Location Recording

Rock & Roll Hall of Fame

About the Location Recording

I teamed up with Noah Schreiber to record the Rock & Roll Hall of Fame’s house band, ‘The Mechanics’, in their ‘Garage.’ To accomplish this, Noah checked out the ‘Pro Tools Kit’ from Cuyahoga Community College’s Recording Arts Technology equipment "cage” while I fronted the preproduction of when and where we would be accomplishing this recording. Working with the AV team at the Rock Hall, we set the date of October 7th and recorded ‘The Mechanics’ morning band practice. To limit the amount of equipment that we brought in, I coordinated borrowing microphones, stands, and cables from the Rock Hall and determined once on site how we would mic everything, ensuring that our talent was comfortable and we got the sounds that we needed all while being limited to 8 channels.

The Equipment

- Checked out from Tri-C -

  • ‘Pro Tools Kit’

    • MacBook Pro Laptop

    • Focusrite Clarret 8Pre Interface

- Borrowed from the Rock Hall* -

  • SM58 x2

  • SM57 x1

  • AT4051 x2

  • AT5040 x1

  • Beta52 x1

  • Radial J48 Active DI x1

  • Mic Stands x7

  • XLR Cables x8

  • Y Cables (dual male to female) x2

*All instrumentation and amps were from the Rock Hall

The Process

Upon arrival, Noah set up the ProTools session and interface while I worked on mic placement. There were two vocalists, a lead and harmony, each with a guitar on stage right. I decided to use an AT5040 in a cardioid pattern pointed in between the two guitar amps, and positioned closer to the harmony vocal than lead. While is was not perfect, the mic picked up both guitars fairly balanced, and the harmony vocal could still be heard without being completely overpowered.

The rest of the setup was more straightforward. I used an SM57 to mic the Roland amp that the keys were going through and a Radial J48 Active DI for the bass. In order to maximise our channel use, we did a 3 mic set-up on the drums: AT5041s for overheads positioned in an A/B Spaced Pair, and a Beta 52 for kick. As for the two lead vocals, we used SM58s with Y Cables in order to send the signal to the Clarret 8Pre and their monitor feed.

Making the Final Product

After recording the entirety of the 3 hour band rehearsal, I cut and edited my favorite song, Mr. Crowley. After narrowing down what song I wanted to work on, I cleaned the tracks by cutting unnecessary noise, specifically in the intro and with the keys and the vocal. The vocalist was also playing the keys, so there was a lot of bleed form the keys into the vocal mic and vice versa.

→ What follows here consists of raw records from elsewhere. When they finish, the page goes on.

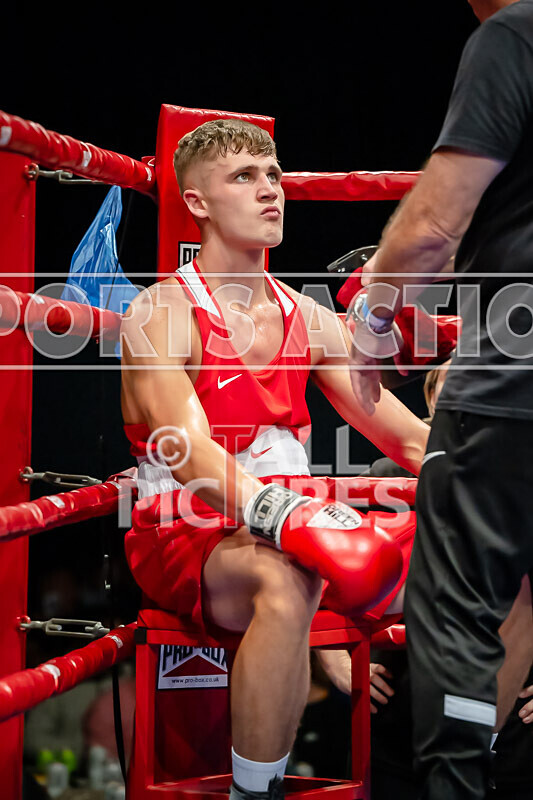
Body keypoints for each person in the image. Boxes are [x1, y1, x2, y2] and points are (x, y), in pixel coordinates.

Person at [120, 119, 429, 800]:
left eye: (273, 176)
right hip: (190, 530)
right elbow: (185, 448)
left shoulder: (308, 318)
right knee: (286, 579)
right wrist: (286, 516)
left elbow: (406, 439)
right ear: (197, 202)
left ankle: (474, 763)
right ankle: (253, 794)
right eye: (243, 177)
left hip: (297, 528)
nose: (269, 192)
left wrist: (495, 481)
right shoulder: (161, 311)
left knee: (498, 550)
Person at [348, 1, 533, 797]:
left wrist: (371, 314)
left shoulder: (514, 34)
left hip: (513, 382)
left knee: (458, 612)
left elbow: (430, 223)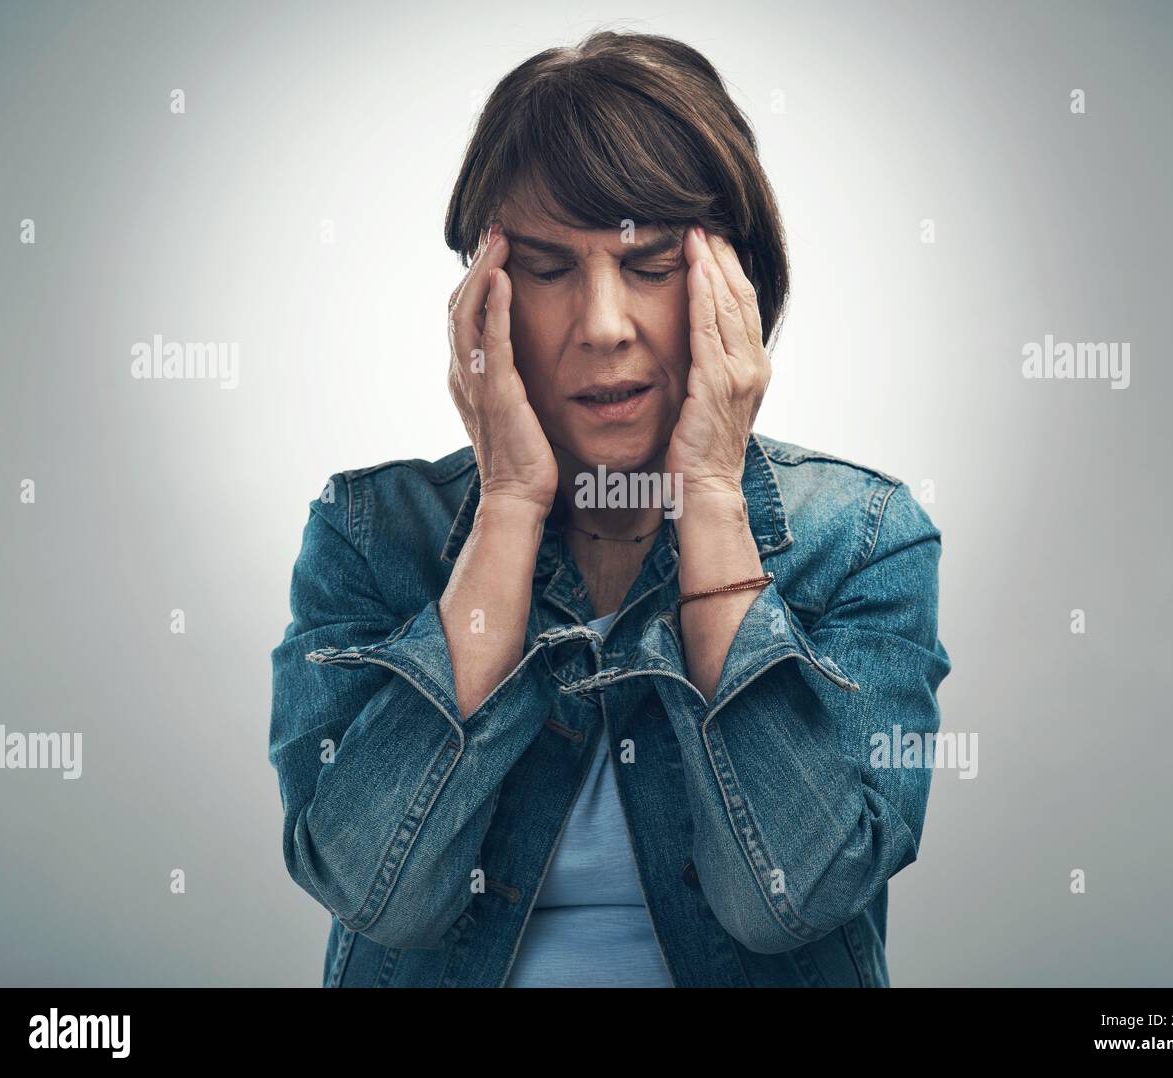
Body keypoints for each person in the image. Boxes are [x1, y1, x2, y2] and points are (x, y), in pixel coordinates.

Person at [269, 28, 951, 988]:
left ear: (738, 283)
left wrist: (711, 493)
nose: (601, 325)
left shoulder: (863, 539)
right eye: (547, 270)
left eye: (651, 264)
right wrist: (507, 502)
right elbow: (378, 892)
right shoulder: (370, 535)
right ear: (484, 296)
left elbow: (793, 895)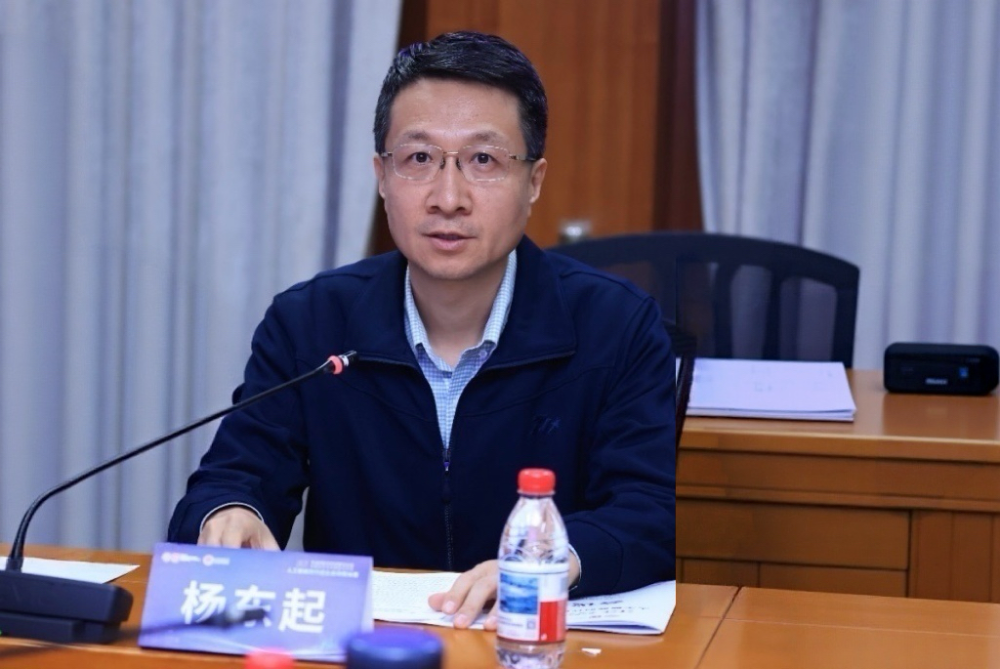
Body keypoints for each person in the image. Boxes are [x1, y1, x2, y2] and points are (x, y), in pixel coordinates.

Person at [168, 30, 676, 630]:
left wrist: (553, 560)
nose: (448, 197)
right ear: (382, 176)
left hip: (532, 643)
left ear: (534, 181)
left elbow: (647, 514)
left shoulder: (617, 325)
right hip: (362, 648)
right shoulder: (310, 322)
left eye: (483, 160)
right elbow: (235, 474)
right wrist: (228, 513)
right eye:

The next thing I did was EQ. From previous experience editing live recordings, I find it works best if I fix any major issues, like guitar hum and rumble, but overall limit the amount of processing I do. If I try to isolate everything when the elements were all recorded in the same room, it often sounds worse than if I allowed there to be bleed. Additionally, if I over compress anything, bleed that was low level is brought up in the mix.

With that said, I did add light compress on the individual tracks to level it all out, and I added a de-esser on the vocal. After EQ and compression, I added a Church preset from the “Space” reverb in Pro Tools to my drums and bass, a medium room verb to the guitar and key tracks, and a touch of the “Dark yet Light Space” verb preset from FabFilter Pro-R 2 to the vocal.

To finish everything, on my master fader I used the Pultec EQH-2 EQ to boost the lows and high, I added a 2:1 compressor with a slow attack and release, and I added some medium room verb. Finally, I touched up levels with automation, automated levels of reverb on the individual tracks, and added a fade to the end of the song before bringing my mix to Soundcloud’s reccomended LUFS levels with iZotope RX 11.